On PUC’s end, the heavy minimum capital funds requirement stipulated by Bank Negara Malaysia for a digital banking licence of RM100 million unimpaired by losses that is required for the first three to five years of operations of the digital bank would mean that PUC would need to leverage the financial strengths of its strategic partners in the consortium. Its balance sheet as at June 30, 2021, shows a cash balance of RM2.79 million, and total borrowings of RM3.77 million.
Interestingly, PUC’s July announcement on its bid states that its strategic partners in the consortium are the Sabah government, the Pahang government and a conglomerate, which it does not name. While it is understood that both state governments will each have a 20% stake in the consortium, it is believed that Genting Digital Sdn Bhd, a wholly-owned subsidiary of Genting Bhd, is likely to take up a direct stake in the digital bank consortium.
Under the Financial Services Act 2013, restrictions on shareholding for a digital bank only applies to individuals, with the cap maintained at 10%, while there is no restriction for corporates and other non-individuals.
When asked if the Genting group is the conglomerate that will be taking a stake in the consortium, PUC CEO Cheong Chia Chou, in an emailed response to The Edge, says the group is “unable to confirm the identity of the large conglomerate at this stage”.
Meanwhile, a representative from Genting Plantations had a “no comments” reply to questions sent by The Edge on its subscription for PUC shares.
While the identity of the conglomerate in the consortium remains unknown, PUC’s announcement on GPVF’s entry into the company last Tuesday is seen by market watchers as a part of the plan by the Genting group to gain exposure to the Malaysian digital banking space.
In its filing, PUC says that it has entered into conditional subscription agreements with three companies in relation to its proposed private placement of 375.06 million new shares at 12.5 sen per share, to raise RM46.88 million.
The three companies that are buying the new shares are GPVF, Matrix Edge Venture Sdn Bhd (MEV) and KH Lim Capital Sdn Bhd (KHLC). The agreement will see GPVF subscribing for 162.53 million shares, or a 10% stake for RM20.31 million.
Given the value of the investment, Genting Plantations did not make any announcement on this. Genting Plantations’ market capitalisation stood at RM6.48 billion last Friday.
Meanwhile, MEV, a company whose shareholders comprise Chai Hann Lin (40%), Sabah-based Borneo Armor Sdn Bhd (20%) and Datuk Seri Adnan Wan Mamat (40%), who is also a director of a subsidiary of the Royale Pahang Durian Group, will subscribe for 125.02 million PUC shares or a 7.69% stake, and KHLC, whose shareholders are Datuk Anthony Lim Kim Hai of the KH Lim Group (80%) and Yap Choon Fong (20%), is subscribing for 87.51 million shares or 5.38% in PUC post-issuance.
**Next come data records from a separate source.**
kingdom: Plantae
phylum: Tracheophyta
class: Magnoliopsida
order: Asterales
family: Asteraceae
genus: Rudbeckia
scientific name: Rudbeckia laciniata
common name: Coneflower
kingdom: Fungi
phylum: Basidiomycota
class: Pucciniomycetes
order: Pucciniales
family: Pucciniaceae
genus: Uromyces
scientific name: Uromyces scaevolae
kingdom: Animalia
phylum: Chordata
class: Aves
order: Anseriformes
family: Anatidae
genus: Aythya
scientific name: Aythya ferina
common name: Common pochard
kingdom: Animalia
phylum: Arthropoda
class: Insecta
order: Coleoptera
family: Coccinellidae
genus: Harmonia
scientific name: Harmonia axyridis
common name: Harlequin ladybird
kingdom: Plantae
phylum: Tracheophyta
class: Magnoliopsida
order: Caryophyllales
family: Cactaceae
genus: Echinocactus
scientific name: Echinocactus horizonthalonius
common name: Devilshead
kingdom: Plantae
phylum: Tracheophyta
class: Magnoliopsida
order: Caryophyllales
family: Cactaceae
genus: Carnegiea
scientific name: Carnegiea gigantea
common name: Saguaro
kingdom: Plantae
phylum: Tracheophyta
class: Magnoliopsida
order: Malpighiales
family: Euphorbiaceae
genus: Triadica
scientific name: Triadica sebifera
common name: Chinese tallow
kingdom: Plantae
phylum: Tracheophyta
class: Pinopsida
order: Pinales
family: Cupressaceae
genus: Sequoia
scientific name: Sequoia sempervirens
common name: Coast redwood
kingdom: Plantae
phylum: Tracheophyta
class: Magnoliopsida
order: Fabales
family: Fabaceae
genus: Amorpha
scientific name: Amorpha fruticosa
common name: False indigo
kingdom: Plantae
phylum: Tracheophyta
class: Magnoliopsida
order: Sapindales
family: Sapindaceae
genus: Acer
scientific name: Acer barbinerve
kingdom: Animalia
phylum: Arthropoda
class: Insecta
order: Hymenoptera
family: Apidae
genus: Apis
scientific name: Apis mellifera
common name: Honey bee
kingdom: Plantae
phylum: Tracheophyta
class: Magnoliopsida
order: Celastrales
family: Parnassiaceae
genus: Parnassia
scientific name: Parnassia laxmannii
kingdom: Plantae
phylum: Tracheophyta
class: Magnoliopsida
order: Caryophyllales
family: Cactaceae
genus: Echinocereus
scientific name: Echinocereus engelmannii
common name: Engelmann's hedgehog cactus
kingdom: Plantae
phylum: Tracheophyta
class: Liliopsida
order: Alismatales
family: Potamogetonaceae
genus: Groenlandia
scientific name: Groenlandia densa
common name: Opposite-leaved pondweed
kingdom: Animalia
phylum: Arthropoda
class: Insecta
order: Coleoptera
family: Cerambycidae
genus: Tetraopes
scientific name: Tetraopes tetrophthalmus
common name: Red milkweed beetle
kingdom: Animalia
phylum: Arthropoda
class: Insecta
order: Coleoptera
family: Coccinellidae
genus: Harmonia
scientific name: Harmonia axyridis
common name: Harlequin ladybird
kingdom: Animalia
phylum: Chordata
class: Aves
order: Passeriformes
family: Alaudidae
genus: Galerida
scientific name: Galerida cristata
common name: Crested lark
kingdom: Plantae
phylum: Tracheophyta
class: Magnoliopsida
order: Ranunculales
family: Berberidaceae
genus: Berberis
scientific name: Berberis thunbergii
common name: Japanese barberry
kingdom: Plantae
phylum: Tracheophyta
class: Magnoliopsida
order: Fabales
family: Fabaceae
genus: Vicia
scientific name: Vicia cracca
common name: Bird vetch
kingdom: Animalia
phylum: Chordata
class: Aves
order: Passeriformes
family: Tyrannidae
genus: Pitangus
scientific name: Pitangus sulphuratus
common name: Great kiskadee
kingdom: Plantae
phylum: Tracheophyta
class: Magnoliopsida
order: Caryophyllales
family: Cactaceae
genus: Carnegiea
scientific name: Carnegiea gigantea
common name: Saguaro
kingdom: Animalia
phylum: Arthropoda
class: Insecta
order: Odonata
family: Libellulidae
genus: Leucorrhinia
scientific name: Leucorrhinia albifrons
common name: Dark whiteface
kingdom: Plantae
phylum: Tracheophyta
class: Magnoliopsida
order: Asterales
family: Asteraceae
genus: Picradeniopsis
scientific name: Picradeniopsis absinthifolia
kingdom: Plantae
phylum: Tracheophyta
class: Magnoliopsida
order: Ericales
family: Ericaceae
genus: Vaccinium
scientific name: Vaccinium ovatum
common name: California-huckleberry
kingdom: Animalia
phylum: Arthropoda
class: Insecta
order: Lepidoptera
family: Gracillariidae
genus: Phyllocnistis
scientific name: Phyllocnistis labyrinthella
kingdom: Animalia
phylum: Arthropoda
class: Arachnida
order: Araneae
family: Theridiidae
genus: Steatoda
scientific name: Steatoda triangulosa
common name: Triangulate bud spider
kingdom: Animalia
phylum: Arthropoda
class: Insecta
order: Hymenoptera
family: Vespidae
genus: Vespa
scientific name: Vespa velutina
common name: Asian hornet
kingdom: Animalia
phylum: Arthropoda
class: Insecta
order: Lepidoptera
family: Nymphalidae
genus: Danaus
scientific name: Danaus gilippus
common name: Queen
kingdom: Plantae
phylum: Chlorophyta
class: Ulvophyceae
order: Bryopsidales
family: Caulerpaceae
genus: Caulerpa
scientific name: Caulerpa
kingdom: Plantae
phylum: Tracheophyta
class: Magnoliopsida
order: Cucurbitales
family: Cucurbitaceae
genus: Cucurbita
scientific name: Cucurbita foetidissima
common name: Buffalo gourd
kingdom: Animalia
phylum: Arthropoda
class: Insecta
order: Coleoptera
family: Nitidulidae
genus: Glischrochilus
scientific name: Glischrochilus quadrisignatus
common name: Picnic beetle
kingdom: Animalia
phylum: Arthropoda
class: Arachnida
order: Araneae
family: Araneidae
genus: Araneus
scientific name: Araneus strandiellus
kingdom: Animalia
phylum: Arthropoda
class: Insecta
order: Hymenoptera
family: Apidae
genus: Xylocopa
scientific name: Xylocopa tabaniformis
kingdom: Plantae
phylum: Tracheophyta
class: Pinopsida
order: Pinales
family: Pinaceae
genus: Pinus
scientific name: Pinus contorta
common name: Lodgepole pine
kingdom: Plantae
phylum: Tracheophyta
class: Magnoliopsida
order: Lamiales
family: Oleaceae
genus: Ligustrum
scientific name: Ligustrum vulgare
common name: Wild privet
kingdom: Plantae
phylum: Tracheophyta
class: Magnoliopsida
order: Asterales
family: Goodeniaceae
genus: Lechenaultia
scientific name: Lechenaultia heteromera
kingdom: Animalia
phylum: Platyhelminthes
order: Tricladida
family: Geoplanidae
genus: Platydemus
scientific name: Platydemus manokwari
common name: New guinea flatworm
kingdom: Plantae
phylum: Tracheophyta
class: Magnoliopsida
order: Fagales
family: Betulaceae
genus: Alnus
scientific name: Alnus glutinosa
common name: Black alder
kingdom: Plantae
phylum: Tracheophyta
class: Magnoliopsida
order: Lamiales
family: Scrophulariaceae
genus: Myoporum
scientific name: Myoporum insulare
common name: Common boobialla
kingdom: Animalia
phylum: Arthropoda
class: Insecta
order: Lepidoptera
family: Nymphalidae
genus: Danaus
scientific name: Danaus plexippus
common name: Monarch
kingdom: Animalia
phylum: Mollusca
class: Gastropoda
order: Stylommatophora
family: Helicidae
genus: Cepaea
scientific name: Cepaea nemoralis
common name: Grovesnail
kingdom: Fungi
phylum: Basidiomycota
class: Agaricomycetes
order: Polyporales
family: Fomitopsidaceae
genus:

PUC intends to utilise RM15 million of the proceeds raised from the issuance for acquisition or investments in suitable and complementary businesses, which includes its digital banking bid, as well as the establishment of an online food delivery platform and its digital money lending business. The remainder of the proceeds will be used for the upgrading and marketing of its Presto digital platform.
According to Bank Negara, there are 29 applications for the digital banking licence, ranging from banks, industry conglomerates, technology firms, e-commerce operators, financial technology (fintech) players, cooperatives and state governments.
On what makes the PUC-led consortium stand out in its bid compared with the rest, Cheong says that PUC’s existing digital ecosystem, Presto, will enable the consortium to be a solid contender with its existing fintech, marketplace and service solutions.
“Our digital ecosystem, which encompasses e-commerce, logistics, e-wallet, loyalty programmes, and financing and payment solutions, will form a natural complement to the digital banking licence bid and enable it to drive innovation and boost digital transformation through its service offerings.
“If we are successful in our bid, we do not envisage digital banking becoming our core business but rather complementing our other businesses in Presto,” he says.
PUC closed at 16 sen last Friday, valuing the company at RM200 million.